França afirma que as evidências mostram que escolas com alunos mais pobres e com maior predominância de negros contam com maiores deficiências pedagógicas. Também há indicações que professores reforçam estereótipos raciais, sempre em desvantagem para negros.

Os achados deste estudo indicam parte dos problemas das desigualdades raciais na educação. Não refletem desigualdades entre alunos da mesma escola, por exemplo. Além disso, abandono e evasão escolar são problemas que também afetam crianças e adolescentes negros com mais força.

Zara Figueiredo, secretária de Educação Continuada, Alfabetização de Jovens e Adultos, Diversidade e Inclusão do Ministério da Educação, afirma que o Brasil nunca teve princípios de ações afirmativas para busca da igualdade na educação básica. A forma como se distribui os bens sociais e pedagógicos na educação básica é essencial nesse ponto, diz ela.

“A sociedade se escandalizou com episódios como o de racismo vivido pelo jogador Vinicius Junior, mas por que ninguém se escandaliza com esses dados que mostram que meninos negros têm anos de aprendizado de diferença?”, diz ela. “Naturalizamos essa faceta do racismo.”

Desafios

À frente da subpasta do MEC recriada pelo governo Lula (PT) para ter foco nessas questões, Figueiredo diz que o desafio de focar no combate às desigualdades passa pelas regras de direcionamento de recursos, desenho das avaliações (para que expresse os hiatos), gestão de alocação de docentes em escolas prioritárias e também formação.

A secretária tem tido assento em reuniões de diferentes áreas do MEC para que as ações se estruturem em torno desses princípios.
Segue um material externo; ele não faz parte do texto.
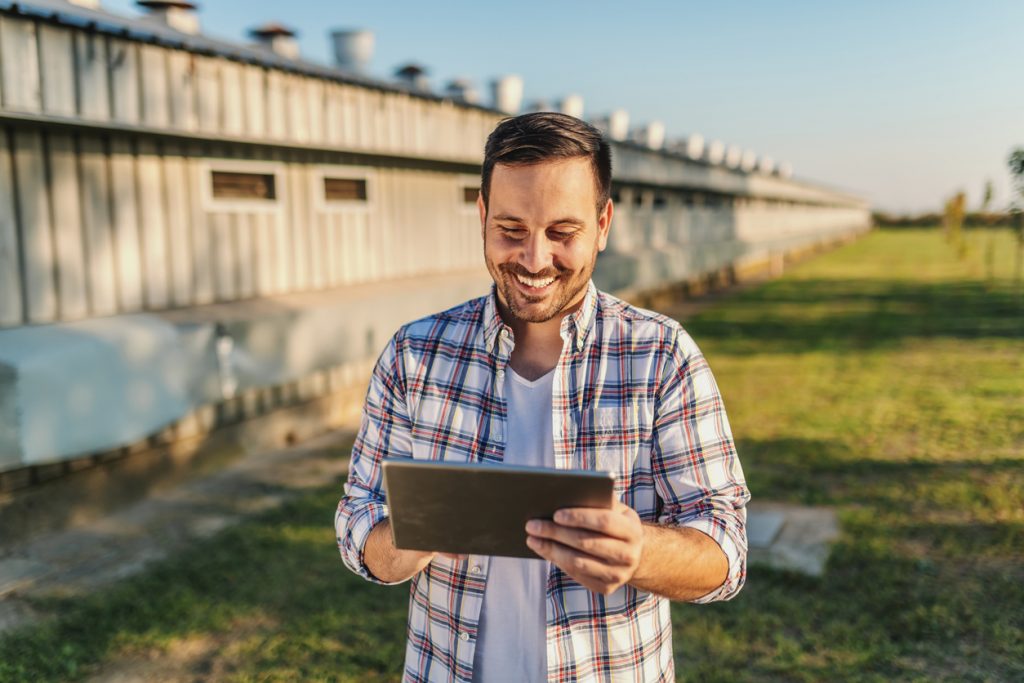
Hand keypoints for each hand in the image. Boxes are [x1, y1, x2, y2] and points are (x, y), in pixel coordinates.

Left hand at [525, 501, 643, 594]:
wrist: (634, 555)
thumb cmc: (616, 524)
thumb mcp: (615, 509)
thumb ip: (598, 500)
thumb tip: (566, 491)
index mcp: (632, 530)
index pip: (604, 522)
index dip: (579, 517)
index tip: (555, 513)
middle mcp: (629, 555)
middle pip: (587, 543)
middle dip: (556, 533)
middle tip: (532, 524)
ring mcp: (618, 575)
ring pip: (578, 562)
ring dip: (551, 550)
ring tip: (532, 538)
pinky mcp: (605, 588)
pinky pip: (576, 575)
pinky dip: (557, 562)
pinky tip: (544, 550)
A pasta deve criar, por exemplo, linhas de equidade para os principais mecanismos de transferências federais para redes de ensino.

“As escolas e redes vão precisar apresentar ações de gestão para lidar com as desigualdades”, diz ela.

O MEC e a Capes (Coordenação de Aperfeiçoamento de Pessoal de Nível Superior) recriaram na última semana o Programa de Desenvolvimento Acadêmico Abdias Nascimento. O projeto inclui R$ 600 milhões para ações afirmativas na pós-graduação e na formação de professores para a educação básica.

Há foco em formações para estudantes autodeclarados pretos, pardos e indígenas, alunos com deficiência, transtornos globais do desenvolvimento e altas habilidades. São previstos fomento a projetos com as temáticas de promoção da igualdade racial, combate ao racismo, difusão do conhecimento da história e cultura afro-brasileira e indígena, educação intercultural, acessibilidade e inclusão.